For the entries presented below, indicate the number of lines that include the word "minipage", adding nothing else.

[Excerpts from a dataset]
====

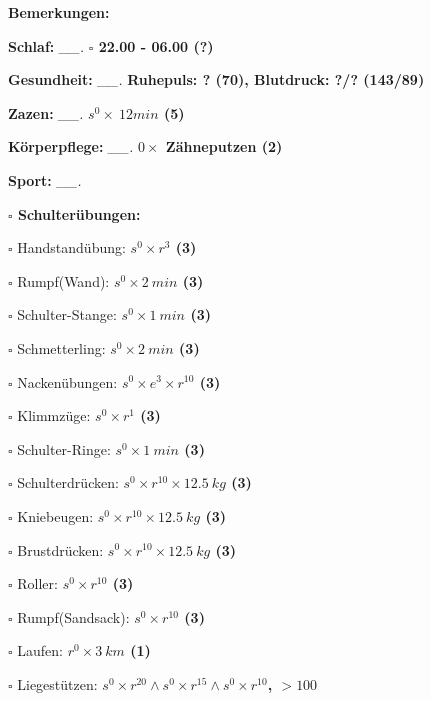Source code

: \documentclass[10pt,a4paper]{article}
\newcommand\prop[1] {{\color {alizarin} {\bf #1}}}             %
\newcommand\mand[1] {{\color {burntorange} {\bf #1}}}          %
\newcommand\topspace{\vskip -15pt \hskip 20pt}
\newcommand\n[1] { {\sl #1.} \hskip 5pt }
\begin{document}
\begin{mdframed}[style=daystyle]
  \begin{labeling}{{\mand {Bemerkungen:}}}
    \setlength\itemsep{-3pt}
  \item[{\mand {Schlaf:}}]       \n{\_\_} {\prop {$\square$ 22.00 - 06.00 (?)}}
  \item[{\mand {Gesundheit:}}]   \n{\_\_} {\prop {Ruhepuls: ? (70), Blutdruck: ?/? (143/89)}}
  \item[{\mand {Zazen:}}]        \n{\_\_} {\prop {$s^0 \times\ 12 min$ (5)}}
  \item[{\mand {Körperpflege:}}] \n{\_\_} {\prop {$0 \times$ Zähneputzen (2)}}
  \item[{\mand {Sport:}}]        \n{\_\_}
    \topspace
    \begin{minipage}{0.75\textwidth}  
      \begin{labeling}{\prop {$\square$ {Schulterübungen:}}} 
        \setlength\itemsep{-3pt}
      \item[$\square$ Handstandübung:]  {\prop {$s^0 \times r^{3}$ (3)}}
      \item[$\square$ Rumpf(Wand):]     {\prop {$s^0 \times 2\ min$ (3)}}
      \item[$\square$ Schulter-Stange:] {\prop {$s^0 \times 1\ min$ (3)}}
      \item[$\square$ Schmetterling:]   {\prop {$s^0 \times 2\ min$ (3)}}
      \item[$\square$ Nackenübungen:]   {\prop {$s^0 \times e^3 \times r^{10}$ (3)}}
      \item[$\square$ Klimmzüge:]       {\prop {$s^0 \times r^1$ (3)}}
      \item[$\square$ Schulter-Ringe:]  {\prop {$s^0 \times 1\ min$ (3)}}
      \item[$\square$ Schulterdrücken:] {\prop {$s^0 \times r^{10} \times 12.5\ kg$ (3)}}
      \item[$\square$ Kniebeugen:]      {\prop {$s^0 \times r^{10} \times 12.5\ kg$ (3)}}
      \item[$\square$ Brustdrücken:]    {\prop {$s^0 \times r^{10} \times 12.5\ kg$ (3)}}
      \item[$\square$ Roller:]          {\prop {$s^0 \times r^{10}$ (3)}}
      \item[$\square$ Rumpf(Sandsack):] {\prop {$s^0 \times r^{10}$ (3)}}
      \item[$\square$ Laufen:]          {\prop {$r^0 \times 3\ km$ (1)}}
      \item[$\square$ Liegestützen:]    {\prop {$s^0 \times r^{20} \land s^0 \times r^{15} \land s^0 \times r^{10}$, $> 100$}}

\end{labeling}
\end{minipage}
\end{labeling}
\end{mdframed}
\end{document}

====

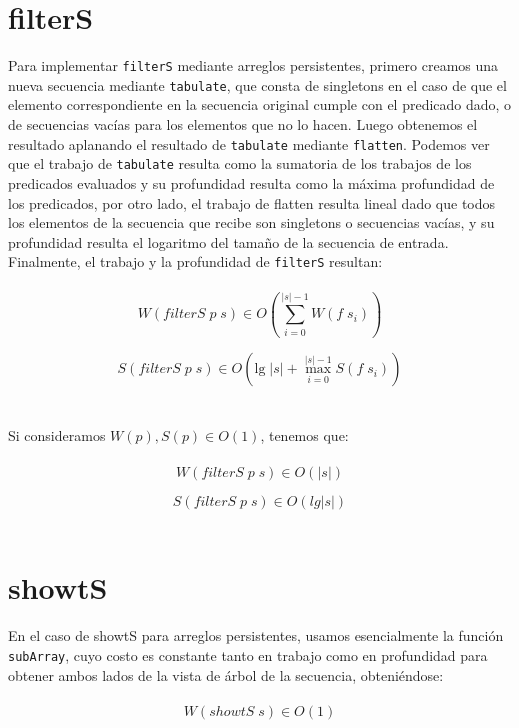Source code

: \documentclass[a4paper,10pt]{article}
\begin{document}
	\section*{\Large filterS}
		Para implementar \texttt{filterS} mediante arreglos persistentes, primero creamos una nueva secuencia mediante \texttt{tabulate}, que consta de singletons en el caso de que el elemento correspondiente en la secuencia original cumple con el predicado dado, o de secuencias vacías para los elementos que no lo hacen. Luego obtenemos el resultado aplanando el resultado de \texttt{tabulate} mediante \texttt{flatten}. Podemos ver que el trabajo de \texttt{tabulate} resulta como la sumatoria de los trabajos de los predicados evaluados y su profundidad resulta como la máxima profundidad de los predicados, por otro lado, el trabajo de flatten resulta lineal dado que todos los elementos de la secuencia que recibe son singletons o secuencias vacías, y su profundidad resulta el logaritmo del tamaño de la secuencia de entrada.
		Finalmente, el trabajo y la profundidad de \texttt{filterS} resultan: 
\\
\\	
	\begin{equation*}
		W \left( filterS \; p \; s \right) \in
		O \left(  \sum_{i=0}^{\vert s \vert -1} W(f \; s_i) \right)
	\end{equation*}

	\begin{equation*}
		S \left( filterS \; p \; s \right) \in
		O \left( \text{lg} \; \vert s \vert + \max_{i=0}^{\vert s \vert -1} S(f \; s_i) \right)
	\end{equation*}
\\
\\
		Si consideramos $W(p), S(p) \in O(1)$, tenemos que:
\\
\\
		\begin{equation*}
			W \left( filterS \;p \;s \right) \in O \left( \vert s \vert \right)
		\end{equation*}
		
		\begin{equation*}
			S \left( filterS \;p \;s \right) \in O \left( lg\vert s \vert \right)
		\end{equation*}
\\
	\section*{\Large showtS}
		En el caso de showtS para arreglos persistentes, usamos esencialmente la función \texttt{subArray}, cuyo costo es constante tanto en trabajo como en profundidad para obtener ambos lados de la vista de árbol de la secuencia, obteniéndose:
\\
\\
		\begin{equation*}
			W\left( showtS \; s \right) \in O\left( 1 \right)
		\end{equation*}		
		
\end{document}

====

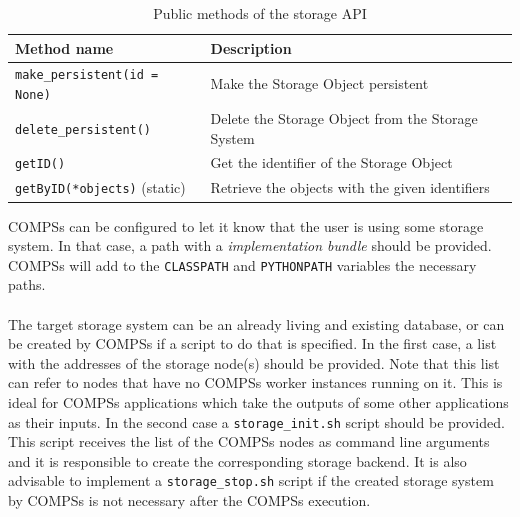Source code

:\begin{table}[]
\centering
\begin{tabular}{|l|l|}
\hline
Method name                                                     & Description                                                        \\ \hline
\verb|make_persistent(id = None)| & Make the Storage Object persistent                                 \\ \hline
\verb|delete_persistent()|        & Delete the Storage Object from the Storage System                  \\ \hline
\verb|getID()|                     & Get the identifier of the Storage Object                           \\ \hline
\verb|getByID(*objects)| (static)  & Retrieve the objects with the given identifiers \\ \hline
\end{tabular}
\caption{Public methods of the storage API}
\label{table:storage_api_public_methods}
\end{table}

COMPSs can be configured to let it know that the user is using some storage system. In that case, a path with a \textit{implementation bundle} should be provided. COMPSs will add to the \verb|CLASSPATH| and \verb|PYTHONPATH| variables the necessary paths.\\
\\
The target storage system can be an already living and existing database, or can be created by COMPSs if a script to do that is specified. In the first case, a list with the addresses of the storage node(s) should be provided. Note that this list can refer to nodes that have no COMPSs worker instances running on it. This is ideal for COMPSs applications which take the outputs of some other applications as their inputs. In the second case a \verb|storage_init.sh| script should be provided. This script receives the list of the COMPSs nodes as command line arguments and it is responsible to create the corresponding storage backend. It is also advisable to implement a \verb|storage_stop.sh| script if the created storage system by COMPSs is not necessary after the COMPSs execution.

====

* _The answer_
2